APPLY WHAT YOU READ —
(A) Using the game report, determine whether each statement agrees with it: (i) Pillow Academy had no timeouts left during its final drive; (ii) Starkville Academy was the home team; (iii) Starkville Academy won by a score of 20-14. Answer yes or no for each, quoting the words of the report that decide it.
(B) According to the game report, who is the Starkville Academy coach?
(C) Reproduce the game report word for word, starting with "Sa vs. Pillow: Week" and going on through "the goal line.".

TEXT FOR ANALYSIS —
*** Block opens ***

Sa vs. Pillow: Week 7

Time On Vols’ Side

GREENWOOD – Tick. Tick. Tick. Tick . . .

On one side there was visiting Starkville Academy, who after trailing throughout most of the second half was now leading, holding on for dear life on defense while nursing a precarious six-point lead. On the other was Pillow Academy, with the ball and void of timeouts, frantically trying to line up and score, mere inches away from the goal line.

Tick. Tick. Tick. Tick . . . each second so valuable, each so precious. For the Vols’ and their fans, the last few couldn’t run off the scoreboard fast enough here at rain-soaked Bill Davis Stadium. On the flip side, the Mustangs and their fans were desperately hoping time would somehow, someway stand still on this wind-swept homecoming night in the Mississippi Delta.

It didn’t. Time expired, Pillow never got a final play off amidst a sea of confusion near the goal line, and as a result Starkville Academy escaped Harry Houdini-like with a hard-earned 20-14 come-from-behind Division 1-5A victory Friday night.

“It was a crazy game, crazy ending . . . I don’t know that I’ve ever been involved in a game like that one, especially at the end,” SA coach Chase Nicholson said. “Fortunately we were able to walk away with the win.”

*** Block closes ***

Point correspondence tracking data —
*** Block opens ***

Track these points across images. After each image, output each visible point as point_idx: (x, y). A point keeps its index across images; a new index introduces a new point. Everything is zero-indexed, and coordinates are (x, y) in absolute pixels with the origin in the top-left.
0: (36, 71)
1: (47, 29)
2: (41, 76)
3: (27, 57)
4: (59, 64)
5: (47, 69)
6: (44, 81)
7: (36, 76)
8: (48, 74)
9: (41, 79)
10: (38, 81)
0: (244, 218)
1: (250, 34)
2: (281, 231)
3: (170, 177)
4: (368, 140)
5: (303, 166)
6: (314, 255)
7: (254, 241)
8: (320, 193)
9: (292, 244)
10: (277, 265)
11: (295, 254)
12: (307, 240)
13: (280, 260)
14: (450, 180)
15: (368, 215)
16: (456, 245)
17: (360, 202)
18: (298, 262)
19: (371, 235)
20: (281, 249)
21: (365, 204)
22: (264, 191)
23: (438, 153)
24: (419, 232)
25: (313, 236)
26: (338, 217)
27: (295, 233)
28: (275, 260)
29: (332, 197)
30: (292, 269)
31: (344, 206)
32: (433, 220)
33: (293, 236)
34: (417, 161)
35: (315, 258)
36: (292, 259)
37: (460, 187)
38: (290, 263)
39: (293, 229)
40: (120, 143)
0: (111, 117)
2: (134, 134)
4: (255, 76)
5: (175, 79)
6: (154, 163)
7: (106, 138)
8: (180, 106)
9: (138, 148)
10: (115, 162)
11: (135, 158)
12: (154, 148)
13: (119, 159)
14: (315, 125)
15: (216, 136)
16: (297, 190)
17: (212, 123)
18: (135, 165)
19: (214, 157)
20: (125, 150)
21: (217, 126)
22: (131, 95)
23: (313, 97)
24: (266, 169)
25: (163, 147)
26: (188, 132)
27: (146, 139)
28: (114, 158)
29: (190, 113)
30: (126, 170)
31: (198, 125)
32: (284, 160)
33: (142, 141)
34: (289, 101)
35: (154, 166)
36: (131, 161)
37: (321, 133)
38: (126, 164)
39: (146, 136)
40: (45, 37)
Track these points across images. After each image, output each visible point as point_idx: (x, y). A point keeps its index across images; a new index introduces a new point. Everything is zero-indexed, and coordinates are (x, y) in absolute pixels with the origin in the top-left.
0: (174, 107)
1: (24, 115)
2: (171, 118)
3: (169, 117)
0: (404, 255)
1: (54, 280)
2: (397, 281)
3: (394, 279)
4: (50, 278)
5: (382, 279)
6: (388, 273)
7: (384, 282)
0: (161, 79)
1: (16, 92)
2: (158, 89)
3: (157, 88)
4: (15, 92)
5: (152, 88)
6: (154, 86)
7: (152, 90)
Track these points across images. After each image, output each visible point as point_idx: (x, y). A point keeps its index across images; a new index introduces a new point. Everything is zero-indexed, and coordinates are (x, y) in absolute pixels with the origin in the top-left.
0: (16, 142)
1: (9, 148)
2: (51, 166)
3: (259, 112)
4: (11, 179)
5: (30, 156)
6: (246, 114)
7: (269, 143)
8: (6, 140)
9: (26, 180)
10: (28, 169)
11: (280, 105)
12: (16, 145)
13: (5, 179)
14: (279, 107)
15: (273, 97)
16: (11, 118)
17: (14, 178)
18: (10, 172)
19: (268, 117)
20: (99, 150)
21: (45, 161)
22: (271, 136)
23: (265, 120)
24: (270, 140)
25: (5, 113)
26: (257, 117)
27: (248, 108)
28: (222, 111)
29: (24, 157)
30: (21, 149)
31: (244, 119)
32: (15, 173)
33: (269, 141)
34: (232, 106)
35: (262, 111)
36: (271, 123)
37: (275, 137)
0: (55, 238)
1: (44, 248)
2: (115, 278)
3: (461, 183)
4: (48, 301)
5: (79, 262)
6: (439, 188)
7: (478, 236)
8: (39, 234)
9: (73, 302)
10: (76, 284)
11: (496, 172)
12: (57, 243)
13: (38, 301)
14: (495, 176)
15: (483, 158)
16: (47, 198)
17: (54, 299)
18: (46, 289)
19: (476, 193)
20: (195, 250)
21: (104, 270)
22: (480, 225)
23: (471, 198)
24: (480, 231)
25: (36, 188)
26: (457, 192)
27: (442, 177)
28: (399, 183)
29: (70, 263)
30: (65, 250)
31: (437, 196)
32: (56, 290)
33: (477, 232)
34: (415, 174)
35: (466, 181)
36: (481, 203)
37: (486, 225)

*** Block closes ***

SOLUTIONS IN ORDER —
(A)
(i) Yes: "with the ball and void of timeouts"
(ii) No: "visiting Starkville Academy"
(iii) Yes: "a hard-earned 20-14 come-from-behind Division 1-5A victory"

(B) Chase Nicholson

(C)
Sa vs. Pillow: Week 7

Time On Vols’ Side

GREENWOOD – Tick. Tick. Tick. Tick . . .

On one side there was visiting Starkville Academy, who after trailing throughout most of the second half was now leading, holding on for dear life on defense while nursing a precarious six-point lead. On the other was Pillow Academy, with the ball and void of timeouts, frantically trying to line up and score, mere inches away from the goal line.